Brett Hosking, chairman of Grain Growers, said it would not just be a matter of Bayer coming up with another mode of action to provide broad spectrum control of weeds.
"Glyphosate fits a specific role in our system, it is not residual, which in certain circumstances is what growers want, it allows us control weeds but to maintain soil cover in the form of stubbles which in turn has the flow-on environmental benefits of keeping erosion down and improving soil structure," Mr Hosking said.
"Before you got good grower uptake of any new product they would have to be sure of the way it fitted into their farming system, we would definitely advise Bayer in their research to be looking at farming systems as a whole, rather than simply a substitute to a particular product.

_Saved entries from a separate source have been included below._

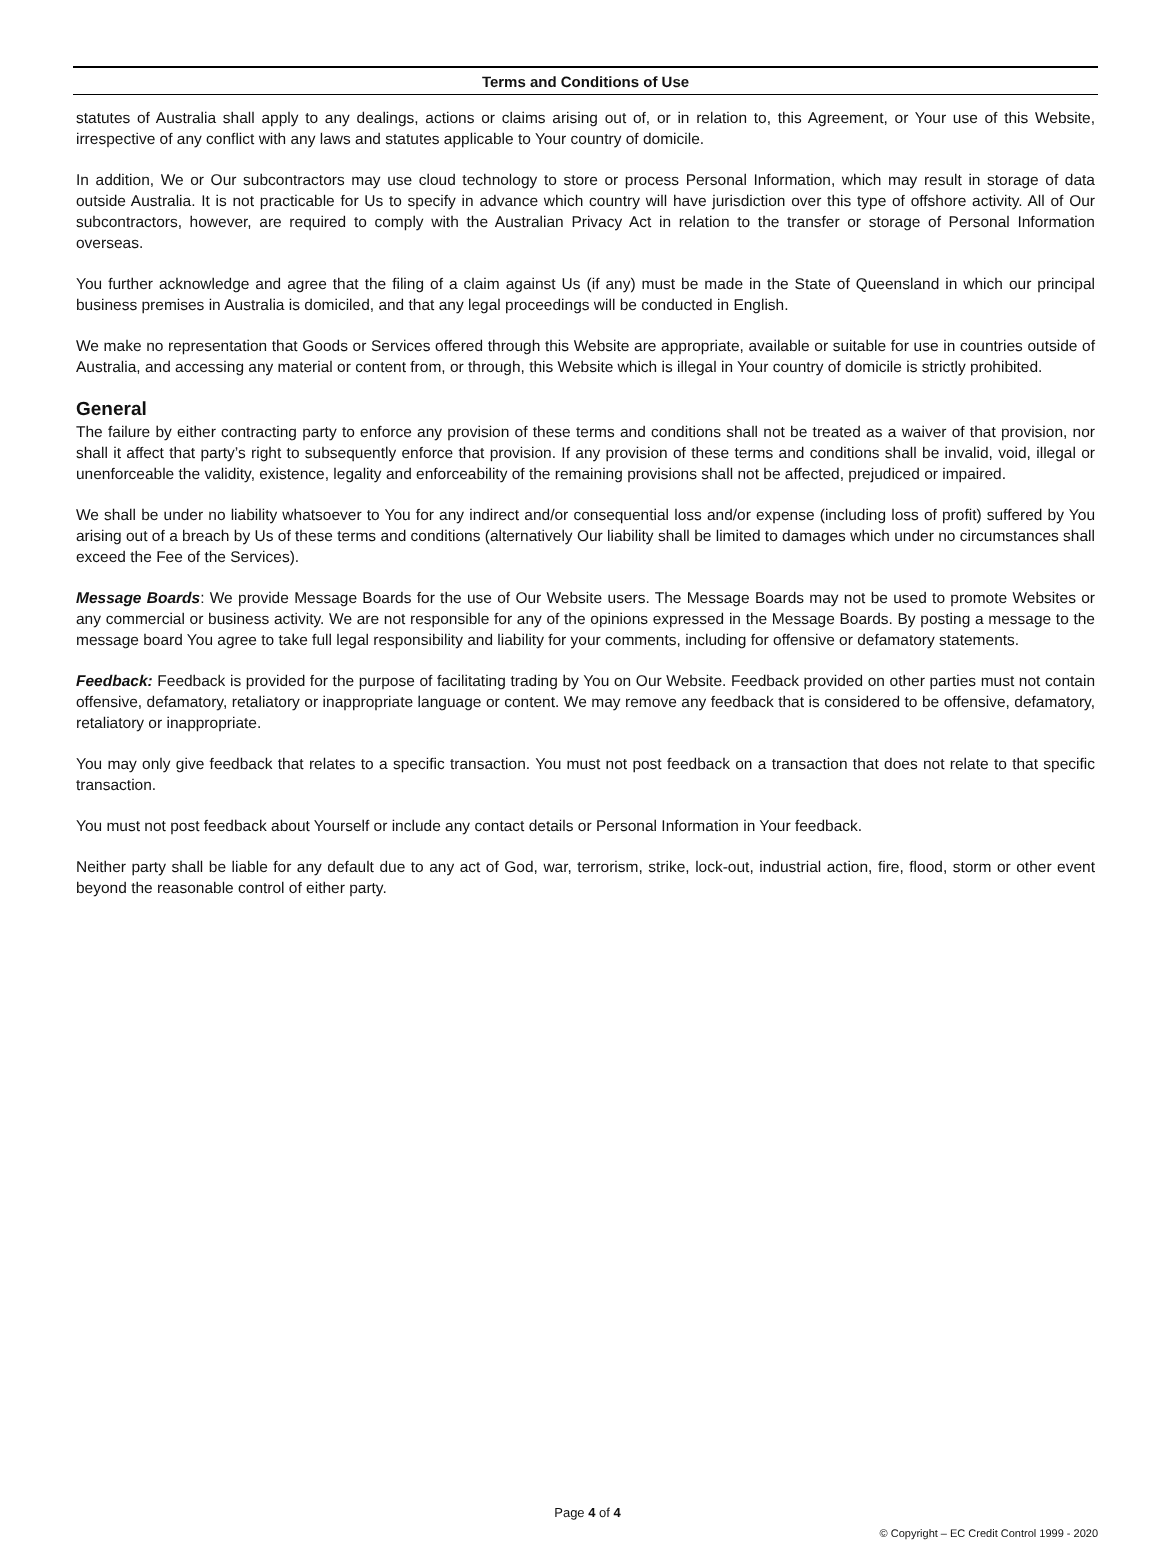Terms and Conditions of Use
statutes of Australia shall apply to any dealings, actions or claims arising out of, or in relation to, this Agreement, or Your use of this Website, irrespective of any conflict with any laws and statutes applicable to Your country of domicile.
In addition, We or Our subcontractors may use cloud technology to store or process Personal Information, which may result in storage of data outside Australia. It is not practicable for Us to specify in advance which country will have jurisdiction over this type of offshore activity. All of Our subcontractors, however, are required to comply with the Australian Privacy Act in relation to the transfer or storage of Personal Information overseas.
You further acknowledge and agree that the filing of a claim against Us (if any) must be made in the State of Queensland in which our principal business premises in Australia is domiciled, and that any legal proceedings will be conducted in English.
We make no representation that Goods or Services offered through this Website are appropriate, available or suitable for use in countries outside of Australia, and accessing any material or content from, or through, this Website which is illegal in Your country of domicile is strictly prohibited.
General
The failure by either contracting party to enforce any provision of these terms and conditions shall not be treated as a waiver of that provision, nor shall it affect that party’s right to subsequently enforce that provision. If any provision of these terms and conditions shall be invalid, void, illegal or unenforceable the validity, existence, legality and enforceability of the remaining provisions shall not be affected, prejudiced or impaired.
We shall be under no liability whatsoever to You for any indirect and/or consequential loss and/or expense (including loss of profit) suffered by You arising out of a breach by Us of these terms and conditions (alternatively Our liability shall be limited to damages which under no circumstances shall exceed the Fee of the Services).
Message Boards: We provide Message Boards for the use of Our Website users. The Message Boards may not be used to promote Websites or any commercial or business activity. We are not responsible for any of the opinions expressed in the Message Boards. By posting a message to the message board You agree to take full legal responsibility and liability for your comments, including for offensive or defamatory statements.
Feedback: Feedback is provided for the purpose of facilitating trading by You on Our Website. Feedback provided on other parties must not contain offensive, defamatory, retaliatory or inappropriate language or content. We may remove any feedback that is considered to be offensive, defamatory, retaliatory or inappropriate.
You may only give feedback that relates to a specific transaction. You must not post feedback on a transaction that does not relate to that specific transaction.
You must not post feedback about Yourself or include any contact details or Personal Information in Your feedback.
Neither party shall be liable for any default due to any act of God, war, terrorism, strike, lock-out, industrial action, fire, flood, storm or other event beyond the reasonable control of either party.
Page 4 of 4
© Copyright – EC Credit Control 1999 - 2020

"It's good to hear Bayer talk about sustainability because that is the key thing for us."
Mr Hosking also cautioned against overly optimistic hopes the Bayer investment would automatically throw up a similar once in a generation herbicide like glyphosate.
"You have a look at the crop protection space over the last 30 years, there's been billions of dollars spent globally yet totally new modes of action for controlling weeds are few and far between.
"Again, it is great Bayer is putting this money into research, but it definitely does not assure them of success."
In Bayer's statement, made partially in response to the bad publicity the company has endured in regards to glyphosate, the company has said it was looking to cut the ecological footprint of its business and scale down crop protection volumes.
It also said it would look to further invest in precision spray application technologies to allow farmers to put out less pesticide.
Although the company maintained glyphosate would continue to play an important role both in agriculture overall and in its own business portfolio, it said it was making the research investment into alternatives to offer growers more choice.
Bayer said the research and development (R&D) investment will go towards improving the understanding of resistance mechanisms, discovering and developing new modes of actions, further developing tailored Integrated Weed Management solutions and developing more precise recommendations through digital farming tools.
In addition it said partnerships with weed scientists around the world will be enhanced to help develop customised solutions for farmers at a local level.